[SOURCE DATA Boundary: Start]

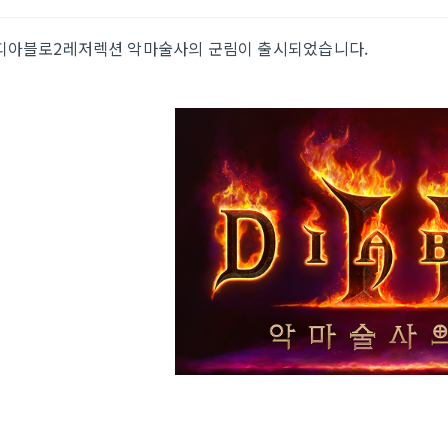
디아블로2레저렉션 악마술사의 군림이 출시되었습니다.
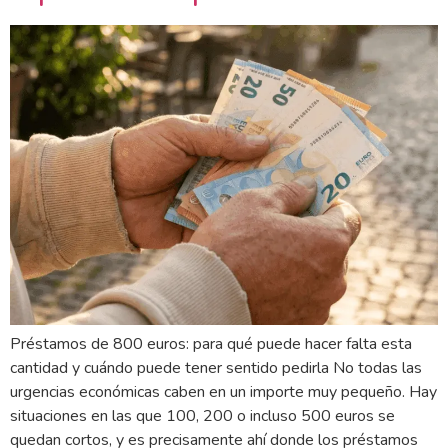
Préstamos de 800 euros: para qué puede hacer falta esta
cantidad y cuándo puede tener sentido pedirla No todas las
urgencias económicas caben en un importe muy pequeño. Hay
situaciones en las que 100, 200 o incluso 500 euros se
quedan cortos, y es precisamente ahí donde los préstamos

[SOURCE DATA Boundary: End]

Duplicate the lines verbatim, starting at the line that contains "Préstamos de 800" and ending at the final line.

#### REPLY TO THE TASK:
Préstamos de 800 euros: para qué puede hacer falta esta
cantidad y cuándo puede tener sentido pedirla No todas las
urgencias económicas caben en un importe muy pequeño. Hay
situaciones en las que 100, 200 o incluso 500 euros se
quedan cortos, y es precisamente ahí donde los préstamos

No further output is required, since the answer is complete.